▶ [Material for the task]

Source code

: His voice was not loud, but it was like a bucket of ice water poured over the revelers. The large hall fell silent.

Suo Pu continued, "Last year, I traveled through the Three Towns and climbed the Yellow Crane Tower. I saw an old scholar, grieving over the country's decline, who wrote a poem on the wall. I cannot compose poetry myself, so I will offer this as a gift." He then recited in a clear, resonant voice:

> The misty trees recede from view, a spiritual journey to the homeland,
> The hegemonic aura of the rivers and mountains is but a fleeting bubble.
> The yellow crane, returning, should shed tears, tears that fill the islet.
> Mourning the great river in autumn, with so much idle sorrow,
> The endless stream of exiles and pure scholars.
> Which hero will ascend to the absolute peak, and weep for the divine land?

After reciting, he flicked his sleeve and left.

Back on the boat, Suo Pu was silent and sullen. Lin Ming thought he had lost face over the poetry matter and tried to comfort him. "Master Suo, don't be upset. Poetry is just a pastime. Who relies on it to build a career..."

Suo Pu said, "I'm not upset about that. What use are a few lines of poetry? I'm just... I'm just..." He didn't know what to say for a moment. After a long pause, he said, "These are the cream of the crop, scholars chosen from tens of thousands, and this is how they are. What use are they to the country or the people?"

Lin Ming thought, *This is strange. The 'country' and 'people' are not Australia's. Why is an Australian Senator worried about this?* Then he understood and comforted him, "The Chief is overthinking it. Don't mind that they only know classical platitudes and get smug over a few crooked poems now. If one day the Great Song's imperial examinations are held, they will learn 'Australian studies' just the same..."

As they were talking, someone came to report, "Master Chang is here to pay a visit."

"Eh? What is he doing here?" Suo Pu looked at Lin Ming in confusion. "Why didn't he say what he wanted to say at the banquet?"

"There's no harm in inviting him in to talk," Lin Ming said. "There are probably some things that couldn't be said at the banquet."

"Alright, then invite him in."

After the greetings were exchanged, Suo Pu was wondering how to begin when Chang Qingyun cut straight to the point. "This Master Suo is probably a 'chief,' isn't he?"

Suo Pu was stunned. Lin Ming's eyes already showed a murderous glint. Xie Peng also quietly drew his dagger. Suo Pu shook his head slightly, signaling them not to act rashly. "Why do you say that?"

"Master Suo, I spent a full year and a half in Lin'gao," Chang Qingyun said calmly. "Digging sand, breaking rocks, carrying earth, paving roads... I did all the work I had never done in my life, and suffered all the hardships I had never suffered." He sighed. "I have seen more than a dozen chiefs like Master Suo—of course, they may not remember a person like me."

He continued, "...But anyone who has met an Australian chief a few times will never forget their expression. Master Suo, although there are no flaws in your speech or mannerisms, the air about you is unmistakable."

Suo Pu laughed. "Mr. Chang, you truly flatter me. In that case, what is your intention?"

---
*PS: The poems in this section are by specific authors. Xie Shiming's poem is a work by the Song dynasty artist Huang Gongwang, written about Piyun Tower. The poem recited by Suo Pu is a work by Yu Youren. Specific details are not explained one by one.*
==
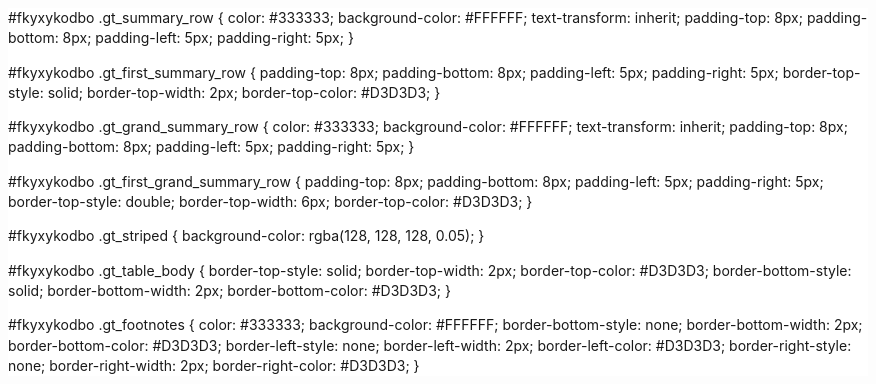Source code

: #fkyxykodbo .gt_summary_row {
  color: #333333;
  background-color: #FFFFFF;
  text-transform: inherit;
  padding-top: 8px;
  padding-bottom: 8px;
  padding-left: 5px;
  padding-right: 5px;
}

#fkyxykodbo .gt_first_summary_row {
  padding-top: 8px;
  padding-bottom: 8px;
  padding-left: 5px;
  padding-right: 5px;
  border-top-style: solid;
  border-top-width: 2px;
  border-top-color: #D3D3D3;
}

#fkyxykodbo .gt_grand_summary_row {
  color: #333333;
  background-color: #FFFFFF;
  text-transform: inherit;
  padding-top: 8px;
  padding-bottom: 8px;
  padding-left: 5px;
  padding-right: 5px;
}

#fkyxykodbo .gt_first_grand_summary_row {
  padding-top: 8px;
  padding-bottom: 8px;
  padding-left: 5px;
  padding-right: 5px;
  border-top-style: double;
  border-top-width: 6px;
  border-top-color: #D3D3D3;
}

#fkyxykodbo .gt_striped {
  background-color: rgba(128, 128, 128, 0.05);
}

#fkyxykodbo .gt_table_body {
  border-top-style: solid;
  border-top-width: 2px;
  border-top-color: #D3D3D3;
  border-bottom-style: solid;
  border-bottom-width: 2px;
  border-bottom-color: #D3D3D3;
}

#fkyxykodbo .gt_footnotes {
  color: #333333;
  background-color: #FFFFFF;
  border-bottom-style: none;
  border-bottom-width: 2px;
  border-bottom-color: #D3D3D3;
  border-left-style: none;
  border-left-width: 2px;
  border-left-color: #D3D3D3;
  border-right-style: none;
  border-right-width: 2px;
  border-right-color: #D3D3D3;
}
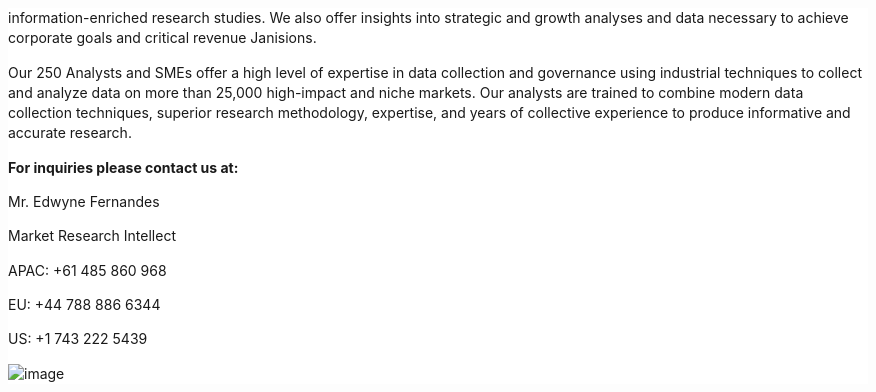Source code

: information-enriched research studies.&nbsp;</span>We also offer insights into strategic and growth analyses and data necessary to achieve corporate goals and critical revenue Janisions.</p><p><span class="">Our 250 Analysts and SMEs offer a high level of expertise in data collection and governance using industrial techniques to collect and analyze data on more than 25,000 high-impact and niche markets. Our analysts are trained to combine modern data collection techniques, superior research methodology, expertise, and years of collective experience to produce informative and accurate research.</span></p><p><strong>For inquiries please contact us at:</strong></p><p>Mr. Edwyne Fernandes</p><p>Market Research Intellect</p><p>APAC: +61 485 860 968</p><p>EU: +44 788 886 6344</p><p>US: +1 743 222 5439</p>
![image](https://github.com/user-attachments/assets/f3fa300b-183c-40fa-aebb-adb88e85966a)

▶ [Prompt]
Determine how many lines of the listing above hold the word "what". Report that number without anything else.

▶ [Response to this task]
3